### [HOW TO COMPLETE THIS TASK]
Reproduce exactly the lines from the line containing "thumb cmc: (545, 817)" through the end of the records below, including both ends, and nothing else.

[Start of section]

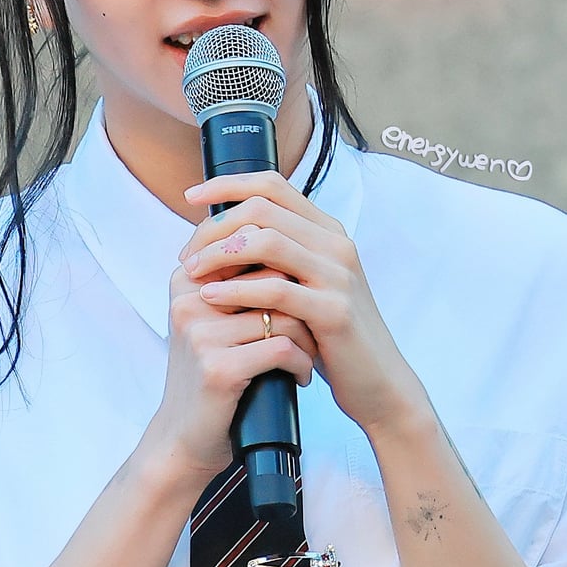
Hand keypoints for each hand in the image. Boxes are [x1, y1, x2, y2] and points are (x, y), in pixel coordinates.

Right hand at [150, 252, 319, 482]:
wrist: (185, 437)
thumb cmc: (211, 376)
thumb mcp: (213, 322)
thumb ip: (240, 283)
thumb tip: (292, 245)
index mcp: (187, 280)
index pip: (254, 246)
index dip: (289, 273)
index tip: (301, 300)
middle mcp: (190, 301)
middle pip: (274, 278)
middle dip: (304, 303)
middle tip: (315, 329)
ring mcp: (201, 334)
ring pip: (285, 315)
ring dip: (309, 339)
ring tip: (308, 355)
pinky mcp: (218, 368)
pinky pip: (283, 350)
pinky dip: (303, 364)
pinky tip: (300, 376)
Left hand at [179, 170, 426, 438]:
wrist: (378, 381)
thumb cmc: (331, 335)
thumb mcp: (307, 285)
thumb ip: (278, 257)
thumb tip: (221, 236)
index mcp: (327, 231)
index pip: (272, 185)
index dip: (227, 185)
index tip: (191, 197)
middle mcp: (336, 245)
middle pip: (262, 210)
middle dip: (215, 227)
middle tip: (188, 254)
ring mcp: (338, 276)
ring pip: (267, 242)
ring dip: (220, 253)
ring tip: (192, 272)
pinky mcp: (334, 312)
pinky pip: (275, 290)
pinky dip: (236, 290)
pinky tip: (210, 297)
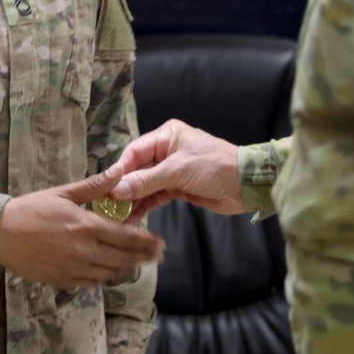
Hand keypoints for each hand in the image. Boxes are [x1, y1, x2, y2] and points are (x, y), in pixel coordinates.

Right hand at [0, 169, 163, 287]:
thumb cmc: (31, 208)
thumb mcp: (63, 193)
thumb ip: (96, 186)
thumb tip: (120, 170)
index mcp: (86, 226)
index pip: (127, 237)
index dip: (147, 242)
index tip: (160, 243)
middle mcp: (83, 251)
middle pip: (124, 259)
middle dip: (143, 257)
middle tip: (157, 255)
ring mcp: (73, 269)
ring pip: (111, 273)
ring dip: (127, 268)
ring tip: (138, 262)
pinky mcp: (63, 281)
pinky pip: (92, 282)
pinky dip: (105, 276)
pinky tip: (110, 269)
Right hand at [98, 120, 245, 218]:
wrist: (247, 185)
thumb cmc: (214, 167)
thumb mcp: (177, 171)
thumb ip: (146, 181)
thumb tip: (116, 190)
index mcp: (166, 136)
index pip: (134, 152)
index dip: (120, 170)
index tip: (106, 188)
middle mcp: (166, 150)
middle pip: (137, 169)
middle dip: (124, 188)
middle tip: (107, 205)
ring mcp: (171, 170)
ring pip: (144, 185)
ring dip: (132, 199)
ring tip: (116, 215)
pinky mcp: (177, 188)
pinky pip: (155, 196)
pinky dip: (144, 206)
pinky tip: (132, 218)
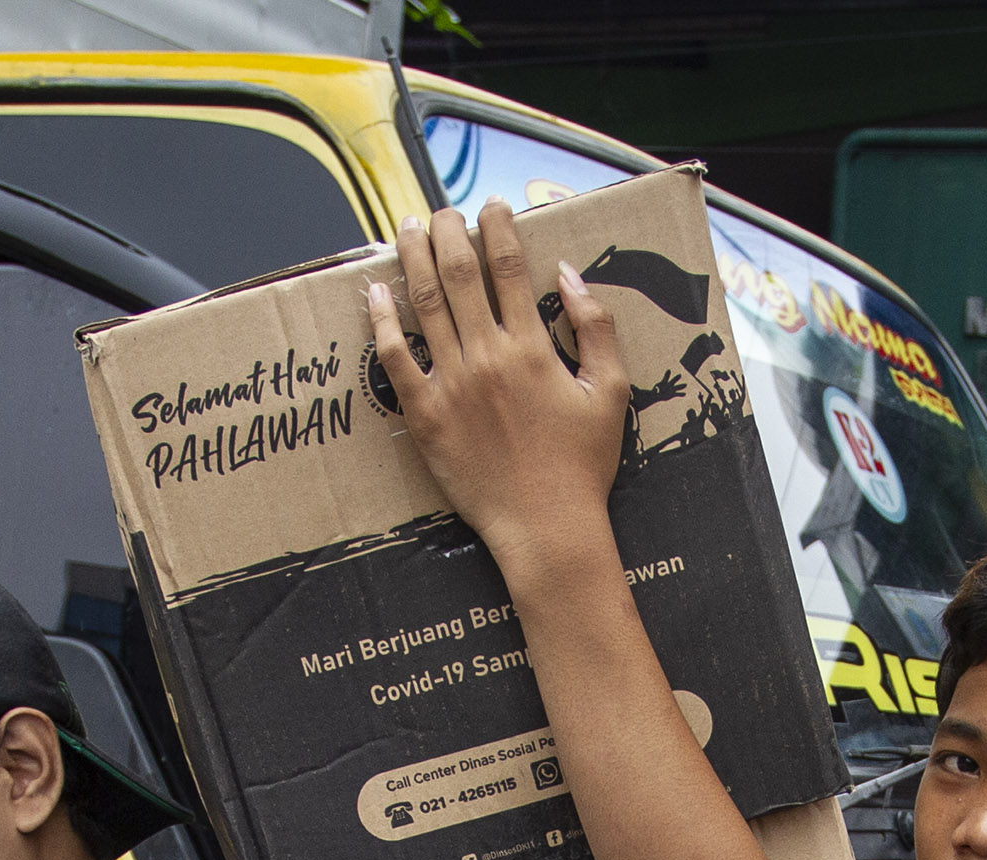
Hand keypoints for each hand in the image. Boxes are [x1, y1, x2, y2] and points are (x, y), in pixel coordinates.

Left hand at [366, 201, 628, 571]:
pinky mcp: (424, 416)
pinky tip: (374, 292)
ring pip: (423, 303)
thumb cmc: (583, 464)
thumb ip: (595, 327)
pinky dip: (381, 321)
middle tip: (444, 211)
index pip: (508, 265)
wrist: (547, 527)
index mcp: (532, 346)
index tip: (492, 205)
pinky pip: (393, 359)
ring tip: (408, 229)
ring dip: (412, 258)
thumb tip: (569, 273)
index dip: (498, 226)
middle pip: (458, 272)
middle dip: (448, 230)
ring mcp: (451, 384)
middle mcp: (487, 356)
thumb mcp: (612, 391)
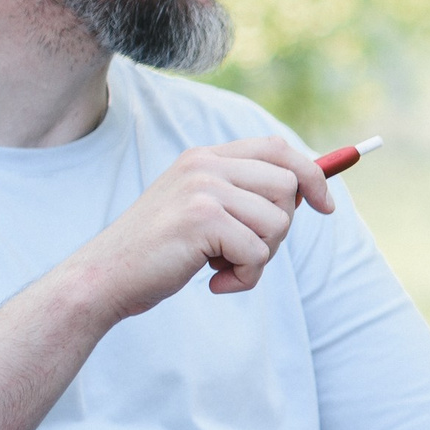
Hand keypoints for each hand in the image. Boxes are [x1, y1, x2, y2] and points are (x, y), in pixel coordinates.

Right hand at [68, 137, 333, 318]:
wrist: (105, 277)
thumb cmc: (160, 252)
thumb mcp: (201, 211)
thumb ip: (242, 196)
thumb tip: (307, 194)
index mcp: (205, 157)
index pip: (278, 149)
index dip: (311, 176)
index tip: (324, 207)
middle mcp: (204, 164)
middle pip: (287, 187)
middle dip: (279, 229)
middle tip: (244, 251)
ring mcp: (203, 188)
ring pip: (278, 223)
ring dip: (260, 257)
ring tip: (223, 266)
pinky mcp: (202, 219)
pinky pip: (258, 252)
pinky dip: (245, 276)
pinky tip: (214, 281)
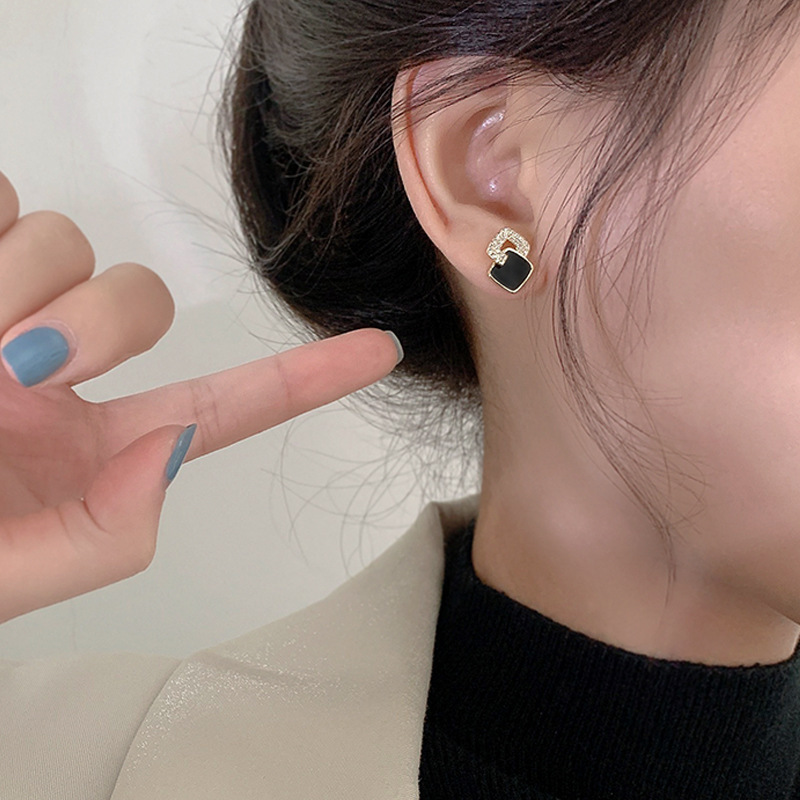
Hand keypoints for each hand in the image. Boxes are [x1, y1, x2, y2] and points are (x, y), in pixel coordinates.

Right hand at [0, 171, 400, 623]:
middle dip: (89, 318)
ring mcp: (8, 313)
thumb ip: (106, 539)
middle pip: (134, 291)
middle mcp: (65, 374)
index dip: (309, 377)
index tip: (380, 349)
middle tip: (18, 368)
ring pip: (62, 238)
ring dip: (16, 284)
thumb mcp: (16, 574)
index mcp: (99, 446)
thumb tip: (172, 453)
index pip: (231, 403)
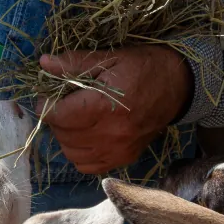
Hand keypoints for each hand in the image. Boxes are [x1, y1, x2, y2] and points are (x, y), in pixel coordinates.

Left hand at [38, 46, 194, 173]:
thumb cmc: (144, 66)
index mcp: (103, 106)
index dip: (46, 104)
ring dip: (66, 136)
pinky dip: (81, 152)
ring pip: (72, 154)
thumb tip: (44, 64)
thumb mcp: (110, 58)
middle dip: (56, 118)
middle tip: (63, 102)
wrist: (179, 86)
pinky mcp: (124, 158)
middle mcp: (109, 134)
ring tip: (74, 118)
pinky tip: (87, 135)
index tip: (49, 93)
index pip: (57, 115)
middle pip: (63, 135)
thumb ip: (75, 63)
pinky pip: (88, 166)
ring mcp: (117, 150)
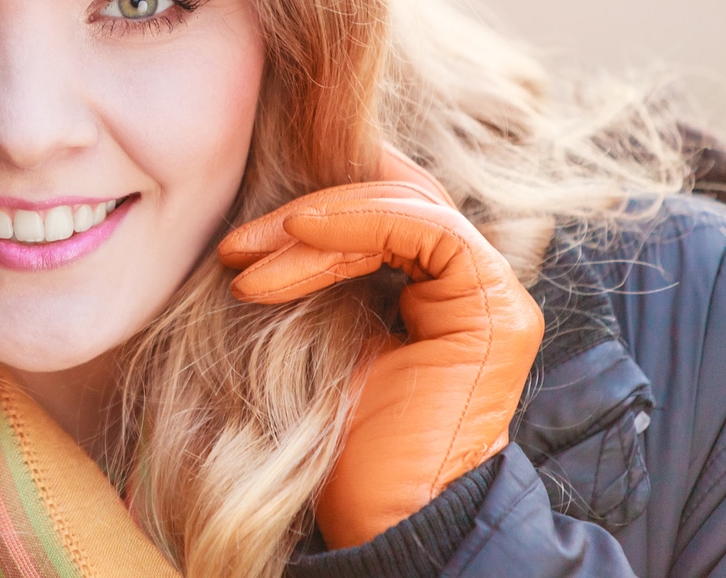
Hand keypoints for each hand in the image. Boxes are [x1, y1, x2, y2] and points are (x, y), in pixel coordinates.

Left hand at [217, 147, 543, 547]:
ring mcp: (488, 297)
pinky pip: (427, 229)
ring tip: (245, 259)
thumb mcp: (318, 338)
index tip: (236, 244)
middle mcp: (469, 289)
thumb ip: (318, 279)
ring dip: (315, 226)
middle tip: (233, 247)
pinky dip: (358, 220)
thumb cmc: (340, 446)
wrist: (380, 522)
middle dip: (304, 216)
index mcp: (433, 294)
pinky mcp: (491, 311)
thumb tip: (261, 222)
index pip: (379, 215)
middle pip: (392, 202)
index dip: (310, 212)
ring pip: (405, 208)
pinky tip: (298, 235)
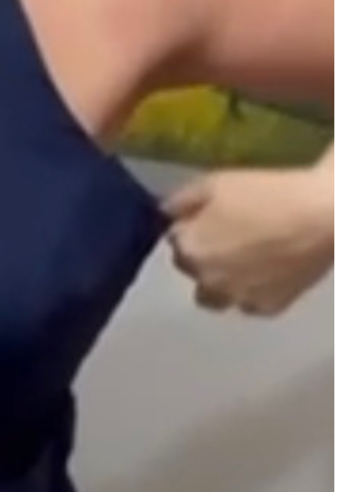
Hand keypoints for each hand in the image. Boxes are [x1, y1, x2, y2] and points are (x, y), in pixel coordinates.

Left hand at [162, 159, 333, 315]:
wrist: (325, 217)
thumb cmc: (269, 194)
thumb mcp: (216, 183)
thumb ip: (181, 201)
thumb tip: (165, 213)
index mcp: (190, 250)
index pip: (176, 242)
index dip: (193, 229)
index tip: (212, 219)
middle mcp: (207, 281)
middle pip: (194, 270)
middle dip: (204, 256)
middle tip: (231, 238)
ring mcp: (238, 298)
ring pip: (216, 297)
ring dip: (221, 282)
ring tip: (245, 262)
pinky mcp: (269, 307)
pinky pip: (250, 304)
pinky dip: (253, 292)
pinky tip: (268, 274)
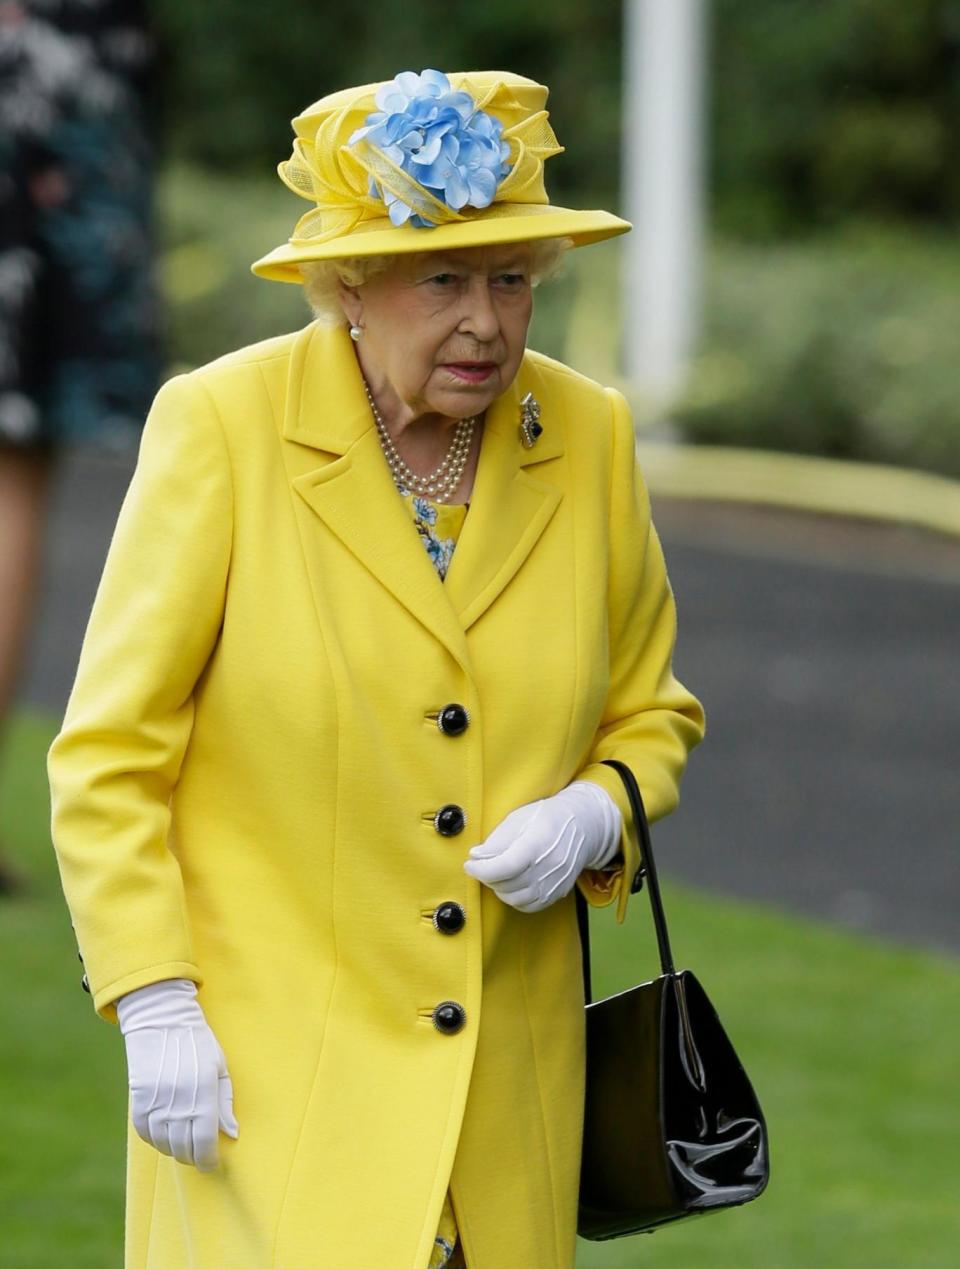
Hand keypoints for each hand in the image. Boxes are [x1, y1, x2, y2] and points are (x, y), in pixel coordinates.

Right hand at [116, 978, 238, 1171]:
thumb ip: (225, 1102)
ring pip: (164, 1144)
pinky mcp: (138, 1100)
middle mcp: (179, 1100)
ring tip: (184, 1147)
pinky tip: (166, 1136)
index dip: (209, 1158)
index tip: (212, 1163)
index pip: (205, 1140)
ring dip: (176, 1151)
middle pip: (184, 1147)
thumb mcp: (219, 1067)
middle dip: (194, 1157)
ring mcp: (156, 1101)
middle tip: (200, 1155)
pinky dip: (157, 1140)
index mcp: (204, 1091)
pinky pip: (146, 1133)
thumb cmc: (198, 1043)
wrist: (162, 1021)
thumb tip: (231, 1133)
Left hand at [464, 780, 620, 911]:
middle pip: (508, 884)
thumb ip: (497, 839)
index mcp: (538, 842)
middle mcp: (550, 866)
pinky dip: (514, 898)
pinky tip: (510, 884)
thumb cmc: (545, 817)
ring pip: (516, 899)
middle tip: (480, 865)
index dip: (482, 869)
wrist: (582, 825)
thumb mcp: (518, 818)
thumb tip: (475, 856)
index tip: (469, 864)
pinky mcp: (557, 893)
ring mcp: (555, 882)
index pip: (506, 866)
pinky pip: (528, 906)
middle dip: (487, 877)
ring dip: (499, 888)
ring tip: (496, 873)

[End of section]

### [TASK OUTPUT]
thumb cmc: (545, 817)
ring pip: (516, 899)
middle tip: (480, 865)
index dip: (482, 869)
wrist: (582, 825)
thumb mcp: (518, 818)
thumb tip: (475, 856)
index tip: (469, 864)
pinky mcp: (557, 893)
ring mcp: (555, 882)
index pip: (506, 866)
pinky pip: (528, 906)
middle dip: (487, 877)
ring dip: (499, 888)
ring tip: (496, 873)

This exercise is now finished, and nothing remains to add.